We backed off and decided to have Harvey and Alvin set up on the edge of the woods for calling and I would crawl out into the wheat stubble in hopes the toms would work my way as they were about 100 yards. This field is real hilly with peaks and valleys which create some dead zones for visibility.
After about five minutes of calling, a hen came out of the woods and started to move between me and the toms, splitting the difference between us. The hen continued to move my way and the combination of her movement and Harvey's calling encouraged the toms to move toward us. After another five minutes the hen moved down into one of the valleys. The toms were close in tow, gobbling all the way! I thought they were going to continue working the length of this valley, thus moving away from me.
I quickly crawled backwards, skirted one of the hills in the field and belly crawled up about another 30 yards to the top of another hill. Laid out military style and ready to shoot I waited. Harvey kept calling and the toms kept gobbling!
Then everything moved in slow motion. One tom's head popped up, then another, then another and then finally the last one. They all took a few steps forward with their necks stretched out looking and gobbling for the hen.
They were about 40 yards out in front of me. I then took solid aim at the third tom and fired. The tom dropped! Two of the others flew back to where they came from, the other one ran to the opposite field edge and the hen flew in another direction.

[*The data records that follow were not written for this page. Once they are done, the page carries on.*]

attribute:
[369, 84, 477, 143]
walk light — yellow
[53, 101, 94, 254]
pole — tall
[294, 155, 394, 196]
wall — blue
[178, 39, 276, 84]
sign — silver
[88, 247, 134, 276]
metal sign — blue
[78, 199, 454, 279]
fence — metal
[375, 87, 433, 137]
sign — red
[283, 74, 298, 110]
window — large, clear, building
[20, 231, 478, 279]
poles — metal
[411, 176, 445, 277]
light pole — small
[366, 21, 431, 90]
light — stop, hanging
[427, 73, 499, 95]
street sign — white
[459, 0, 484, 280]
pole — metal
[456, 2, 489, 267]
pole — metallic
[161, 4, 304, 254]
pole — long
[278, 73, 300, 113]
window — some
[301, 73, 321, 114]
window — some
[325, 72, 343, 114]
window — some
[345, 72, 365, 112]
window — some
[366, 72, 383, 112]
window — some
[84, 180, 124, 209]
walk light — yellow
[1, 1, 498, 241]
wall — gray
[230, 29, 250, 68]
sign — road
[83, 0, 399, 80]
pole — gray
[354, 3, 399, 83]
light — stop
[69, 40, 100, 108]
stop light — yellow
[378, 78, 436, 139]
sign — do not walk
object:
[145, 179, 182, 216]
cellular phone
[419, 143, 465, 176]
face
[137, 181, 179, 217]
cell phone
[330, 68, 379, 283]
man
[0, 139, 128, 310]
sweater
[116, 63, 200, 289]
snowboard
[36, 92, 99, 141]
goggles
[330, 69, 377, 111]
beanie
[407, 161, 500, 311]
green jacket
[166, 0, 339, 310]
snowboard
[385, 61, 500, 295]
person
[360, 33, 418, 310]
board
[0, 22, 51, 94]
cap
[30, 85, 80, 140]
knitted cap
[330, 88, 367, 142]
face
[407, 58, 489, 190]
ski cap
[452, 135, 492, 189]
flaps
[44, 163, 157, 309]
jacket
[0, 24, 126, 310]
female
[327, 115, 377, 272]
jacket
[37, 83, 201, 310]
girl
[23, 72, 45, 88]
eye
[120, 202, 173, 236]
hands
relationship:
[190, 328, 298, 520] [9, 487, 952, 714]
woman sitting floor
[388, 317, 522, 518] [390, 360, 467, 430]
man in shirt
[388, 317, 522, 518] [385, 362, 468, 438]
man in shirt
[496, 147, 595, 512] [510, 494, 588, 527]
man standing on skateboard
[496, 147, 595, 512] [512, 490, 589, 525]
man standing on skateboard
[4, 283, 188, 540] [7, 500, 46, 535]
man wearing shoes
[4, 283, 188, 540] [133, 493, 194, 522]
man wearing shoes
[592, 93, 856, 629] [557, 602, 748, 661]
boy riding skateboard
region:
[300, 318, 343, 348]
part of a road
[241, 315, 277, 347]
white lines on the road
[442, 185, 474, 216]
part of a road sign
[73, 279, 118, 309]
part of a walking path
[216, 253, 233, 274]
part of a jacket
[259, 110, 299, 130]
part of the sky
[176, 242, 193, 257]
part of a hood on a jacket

I sprung up and claimed my first tom - what a trophy! Its beard measured 11 inches and the spurs were 1-inch each and we think it weighed well over 25 pounds. The attached photos show our hunt location in mid-Michigan as well as the other hunters. Experiencing this with my family members is something I will always remember and never forget. Hunting and the great outdoors-I love it!
Congrats, Mark. Any chance you're going to keep turkey hunting now?!?